### DOCUMENT EXTRACT ###
EVALUATEANDLOG AND DAX ENGINE OPTIMIZATIONS

This is the fourth and the last article on the EvaluateAndLog function. While DAX developers were excited about the prospect of printing the values of a portion of a DAX expression, many of the early adopters of the function were puzzled by a mysterious message they ran into from time to time: “EvaluateAndLog function is not executed due to optimization.” Another question on people’s mind is “While it’s great to be able to see the values of a sub-expression used in my calculation, is there a way for me to see the values of other expressions which are not needed to calculate the final result?” I will provide answers to both questions in this post.

For today’s DAX examples, I will be building on top of the three-table (‘Sales’, ‘Customer’, ‘Product’) model I used last time and will provide a link to the final pbix file at the bottom.

Let’s start with a simple DAX measure

Measure6 = SumX(‘Sales’, EvaluateAndLog(‘Sales'[Sales Amount]))

If you add [Measure6] to a card visual and expect to see the list of values from the [Sales Amount] column that contribute to the sum, you will see instead what seems like an error message, Figure 1.

Figure 1.
### EXTRACTED RECORDS ###
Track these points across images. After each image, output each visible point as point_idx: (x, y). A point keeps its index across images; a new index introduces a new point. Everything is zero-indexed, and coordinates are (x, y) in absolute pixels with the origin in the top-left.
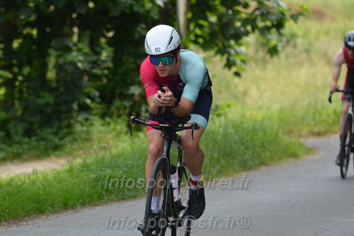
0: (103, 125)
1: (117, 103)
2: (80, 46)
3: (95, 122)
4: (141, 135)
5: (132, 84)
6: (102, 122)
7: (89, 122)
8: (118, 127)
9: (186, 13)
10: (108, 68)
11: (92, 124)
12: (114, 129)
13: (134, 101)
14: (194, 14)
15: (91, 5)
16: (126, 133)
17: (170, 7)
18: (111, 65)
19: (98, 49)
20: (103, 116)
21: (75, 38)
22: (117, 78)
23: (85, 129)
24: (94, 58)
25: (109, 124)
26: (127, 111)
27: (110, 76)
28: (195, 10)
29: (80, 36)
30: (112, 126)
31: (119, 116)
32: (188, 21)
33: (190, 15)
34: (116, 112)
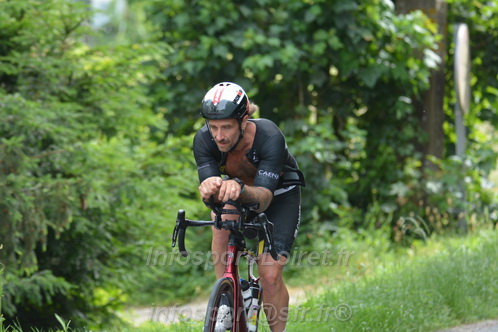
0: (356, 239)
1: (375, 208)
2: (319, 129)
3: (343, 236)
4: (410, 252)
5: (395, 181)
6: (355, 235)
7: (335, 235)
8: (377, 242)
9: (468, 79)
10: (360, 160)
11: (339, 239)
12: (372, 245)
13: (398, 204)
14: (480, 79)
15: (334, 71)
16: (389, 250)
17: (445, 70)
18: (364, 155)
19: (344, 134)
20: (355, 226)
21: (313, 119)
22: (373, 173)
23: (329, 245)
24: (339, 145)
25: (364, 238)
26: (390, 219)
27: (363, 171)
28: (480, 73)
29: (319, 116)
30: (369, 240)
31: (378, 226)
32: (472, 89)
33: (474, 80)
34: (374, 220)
###
### EXTRACTED RECORDS ###
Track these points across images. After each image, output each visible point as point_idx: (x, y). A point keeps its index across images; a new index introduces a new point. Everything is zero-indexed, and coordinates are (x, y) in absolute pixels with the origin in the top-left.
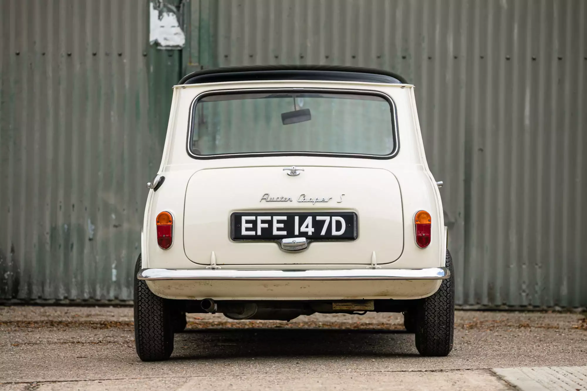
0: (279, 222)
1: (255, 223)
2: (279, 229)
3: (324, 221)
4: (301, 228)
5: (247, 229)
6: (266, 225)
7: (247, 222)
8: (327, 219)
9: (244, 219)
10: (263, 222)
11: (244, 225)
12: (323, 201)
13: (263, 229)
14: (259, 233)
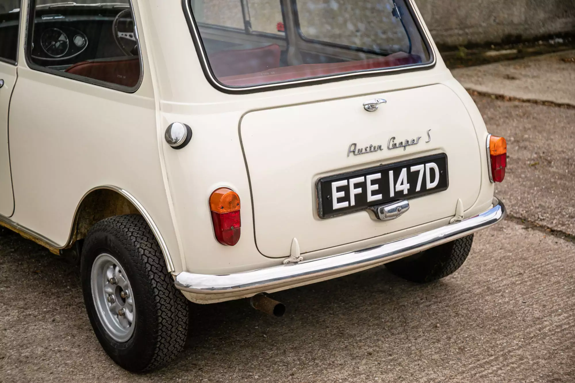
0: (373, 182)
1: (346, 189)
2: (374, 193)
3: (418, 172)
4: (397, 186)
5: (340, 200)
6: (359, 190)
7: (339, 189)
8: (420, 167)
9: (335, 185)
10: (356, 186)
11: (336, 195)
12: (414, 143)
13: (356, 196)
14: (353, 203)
###
STUDY QUESTIONS »
1: Using the EvaluateAndLog article, answer each question briefly:
(a) Where does this article fall in the series on the EvaluateAndLog function?
(b) Which three tables make up the model used for the examples?
(c) To which visual is [Measure6] added?
2: Condense the paragraph of the EvaluateAndLog article that begins "This is the fourth and the last article" into a shorter version that keeps its main facts.
The records were drawn from a separate source.

SOLUTIONS FOR EACH TASK »
1:
(a) It is the fourth and last article.
(b) ‘Sales’, ‘Customer’ and ‘Product’.
(c) A card visual.

2: This final article in the four-part series on EvaluateAndLog addresses two questions from early users. The first concerns the message "EvaluateAndLog function is not executed due to optimization," which sometimes puzzled them. The second asks whether the values of expressions not needed for the final result can also be viewed.